Escalation of Arab Tensions Not Welcome

Escalation of Arab Tensions Not Welcome Escalation of Arab Tensions Not Welcome

Lawmakers said Tehran is opposed to the escalation of the ongoing Arab crisis, refuting foreign media speculations portraying Iran as the player pushing its own agenda amid the dispute.

Ali Najafi Khoshroudi told ICANA that the rise in tensions and the subsequent breakup of the (Persian) Gulf Cooperation Council would only deteriorate the current state of affairs, noting that "Qatar's expulsion from [P]GCC will complicate Riyadh-Doha dispute".

"Contrary to what is being said in foreign media, Tehran does not welcome the tension between Persian Gulf Arab states," he said.

In a coordinated move, Saudi Arabia, the UAE, Bahrain and Egypt cut ties with Qatar on June 5 and imposed a land, air and sea blockade on the country.

The quartet accused Qatar of funding "terrorism", which has been rejected by Qatar.
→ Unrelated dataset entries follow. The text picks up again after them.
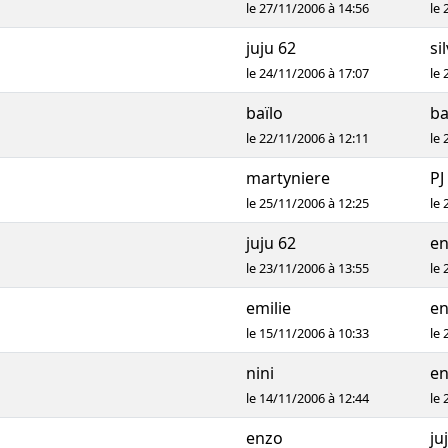
le 27/11/2006 à 14:56
le 
juju 62
si
le 24/11/2006 à 17:07
le 
baïlo
ba
le 22/11/2006 à 12:11
le 
martyniere
PJ
le 25/11/2006 à 12:25
le 
juju 62
e
le 23/11/2006 à 13:55
le 
emilie
e
le 15/11/2006 à 10:33
le 
nini
e
le 14/11/2006 à 12:44
le 
enzo
ju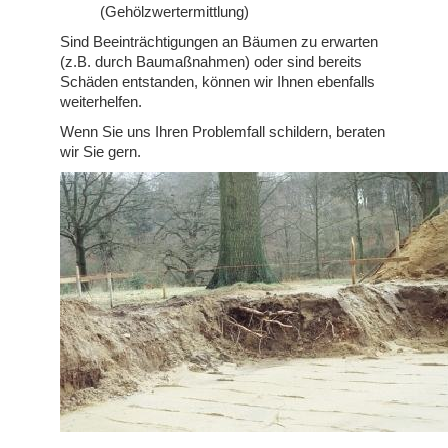
(Gehölzwertermittlung)
Sind Beeinträchtigungen an Bäumen zu erwarten
(z.B. durch Baumaßnahmen) oder sind bereits
Schäden entstanden, können wir Ihnen ebenfalls
weiterhelfen.
Wenn Sie uns Ihren Problemfall schildern, beraten
wir Sie gern.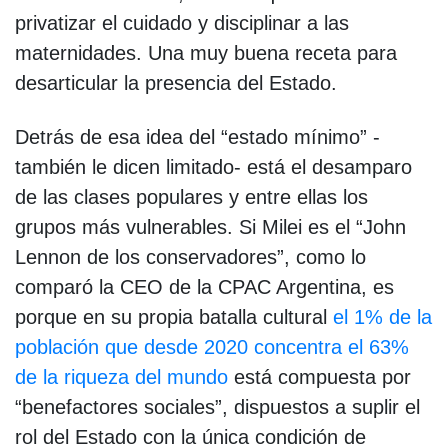
privatizar el cuidado y disciplinar a las
maternidades. Una muy buena receta para
desarticular la presencia del Estado.
Detrás de esa idea del “estado mínimo” -
también le dicen limitado- está el desamparo
de las clases populares y entre ellas los
grupos más vulnerables. Si Milei es el “John
Lennon de los conservadores”, como lo
comparó la CEO de la CPAC Argentina, es
porque en su propia batalla cultural
el 1% de la
población que desde 2020 concentra el 63%
de la riqueza del mundo
está compuesta por
“benefactores sociales”, dispuestos a suplir el
rol del Estado con la única condición de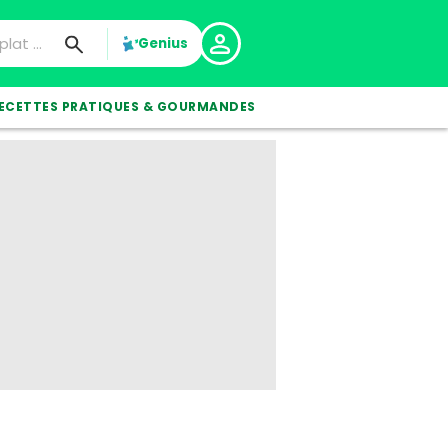
Genius
ECETTES PRATIQUES & GOURMANDES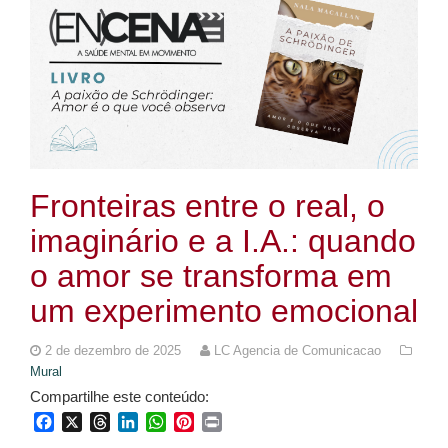
Fronteiras entre o real, o
imaginário e a I.A.: quando
o amor se transforma em
um experimento emocional
2 de dezembro de 2025
LC Agencia de Comunicacao
Mural
Compartilhe este conteúdo:
Facebook
X
Threads
LinkedIn
WhatsApp
Pinterest
Print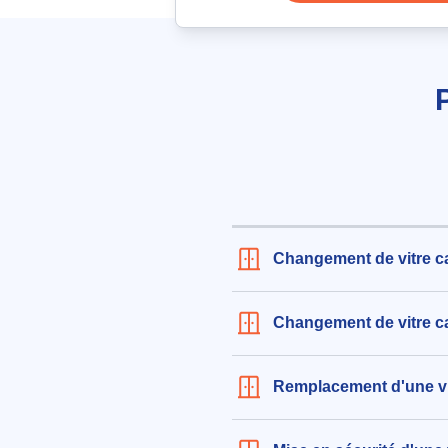
le 06/08/2026 à 18:52
Remplacement de vitrine en ver
dimensions 2,10m x 2,20m
460€ TTC
aux alentours de Rue Pouzonville
(31000)
le 06/08/2026 à 11:35
Remplacement de double vitrag
dimensions 80x150 cm
Changement de vitre c
597€ TTC
aux alentours de Avenue de la Ga
Toulouse (31000)
Changement de vitre c
le 04/08/2026 à 14:48
Remplacement d'une vi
They later gave the gas-exporting sheikhdom a 13-point list of demands that Doha dismissed, diminishing the prospects of settling the dispute, at least in the near future.

 Real Loser

Khoshroudi said Qatar is now working to fill the vacuum created by the Saudi absence in its economic, political and military sectors, declaring that the Saudi government would ultimately be the loser in the conflict.

"Qatar, as one of the main members of the Gas Exporting Countries Forum, exerts significant influence on energy markets," he said, noting that if Doha decides to use its position to manipulate the market, it "would undermine the Saudi clout and would be to their detriment."
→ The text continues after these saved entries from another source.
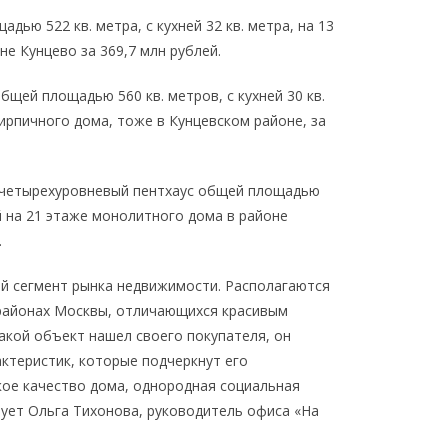
ью 522 кв. метра, с кухней 32 кв. метра, на 13
е Кунцево за 369,7 млн рублей.
щей площадью 560 кв. метров, с кухней 30 кв.
ирпичного дома, тоже в Кунцевском районе, за
 четырехуровневый пентхаус общей площадью
ый на 21 этаже монолитного дома в районе
.
ый сегмент рынка недвижимости. Располагаются
 районах Москвы, отличающихся красивым
кой объект нашел своего покупателя, он
ктеристик, которые подчеркнут его
окое качество дома, однородная социальная
рует Ольга Тихонова, руководитель офиса «На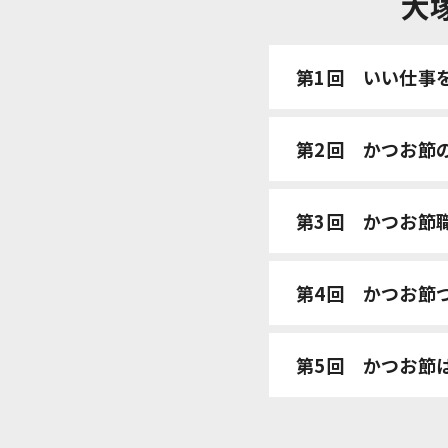
大
第1回
いい仕事
第2回
かつお節
第3回
かつお節
第4回
かつお節
第5回
かつお節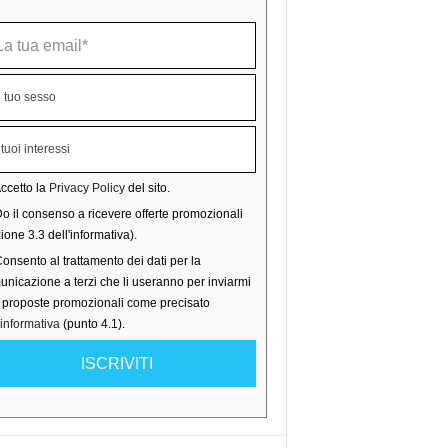
ccetto la
Privacy Policy
del sito.
o il consenso a ricevere offerte promozionali
ione 3.3 dell'informativa).
onsento al trattamento dei dati per la
nicazione a terzi che li useranno per inviarmi
o proposte promozionali come precisato
'informativa
(punto 4.1).
ISCRIVITI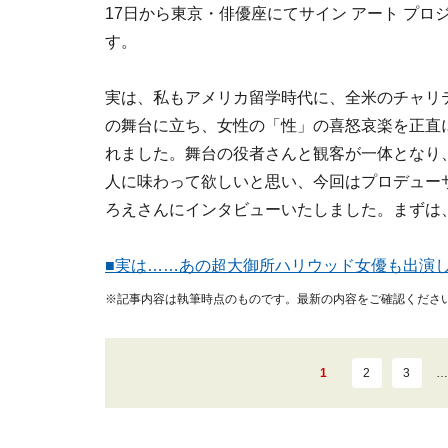
17日から東京・俳優座にてサイン アート プロ
す。
実は、私もアメリカ留学時代に、全米のチャリ
の舞台に立ち、女性の「性」の喜怒哀楽を正直
れました。舞台の役者さんと観客が一体となり
人に味わって欲しいと思い、今回はプロデュー
ろえさんにインタビューいたしました。まずは
■実は……あの超大御所ハリウッド女優も出演
※記事内容は執筆時点のものです。最新の内容をご確認くださ
1
2
3
…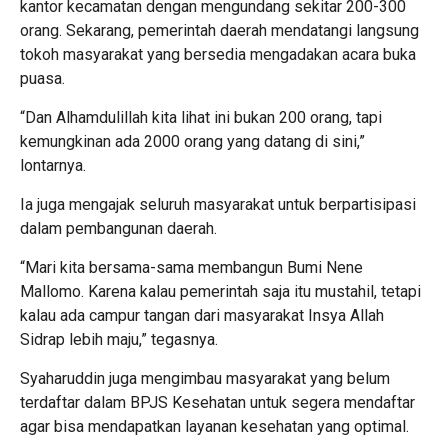
kantor kecamatan dengan mengundang sekitar 200-300
orang. Sekarang, pemerintah daerah mendatangi langsung
tokoh masyarakat yang bersedia mengadakan acara buka
puasa.
“Dan Alhamdulillah kita lihat ini bukan 200 orang, tapi
kemungkinan ada 2000 orang yang datang di sini,”
lontarnya.
Ia juga mengajak seluruh masyarakat untuk berpartisipasi
dalam pembangunan daerah.
“Mari kita bersama-sama membangun Bumi Nene
Mallomo. Karena kalau pemerintah saja itu mustahil, tetapi
kalau ada campur tangan dari masyarakat Insya Allah
Sidrap lebih maju,” tegasnya.
Syaharuddin juga mengimbau masyarakat yang belum
terdaftar dalam BPJS Kesehatan untuk segera mendaftar
agar bisa mendapatkan layanan kesehatan yang optimal.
The GECF is an intergovernmental organization of 11 of the world's leading natural gas producers, including Russia, Qatar and Iran.

Its members together control over 70% of the world's natural gas reserves, 38% of the pipeline trade and 85% of the liquefied natural gas production.

The three largest reserve-holders in the GECF—Russia, Iran and Qatar—together hold about 57% of global gas reserves.

Qatar mounted what appeared to be a show of strength on June 29, when the state-owned Qatar Petroleum announced plans to raise liquefied natural gas capacity by 30%.

Lawmaker Alireza Rahimi said, "Qatar is an influential country in the Arab world because of its vast strategic energy reserves."

"Doha's elimination from the [P]GCC would prove costly for Saudi Arabia, leading to a domino effect that would see other members like Oman and Kuwait opting out of the bloc in the long run," he said.  

 Ankara Steps In

On the military front, Qatar has refused to shut down a Turkish military base, one of the quartet's demands, in what many believe is an attempt by Ankara to raise its status in the region as a reliable force.

Ankara has also provided Doha with hundreds of cargos of food and other products, after Saudi Arabia sealed the only land border of Qatar, which supplied the import-dependent nation of 80% of its food and construction materials.

Khoshroudi said measures adopted by Ankara will enable it to capture a good share of Qatar's economy in the future.

Sheikh Abdulaziz bin Ahmad Al-Thani, chairman of Qatar's biggest building contractor, said trade with Turkey will reach new highs, as the crisis in the Persian Gulf shows no signs of abating.

"Turkey and Turkish-based companies will be the first priority in all of our projects" from now on, he told Turkish daily Hurriyet on June 28, suggesting Qatar will scale down trade with the blockading countries in (P)GCC.

Gas-rich Qatar is currently in the middle of a massive $200-plus billion infrastructure program to prepare for the 2022 football World Cup.

The aforementioned lawmakers are both members of Majlis National Security and Foreign Policy Commission.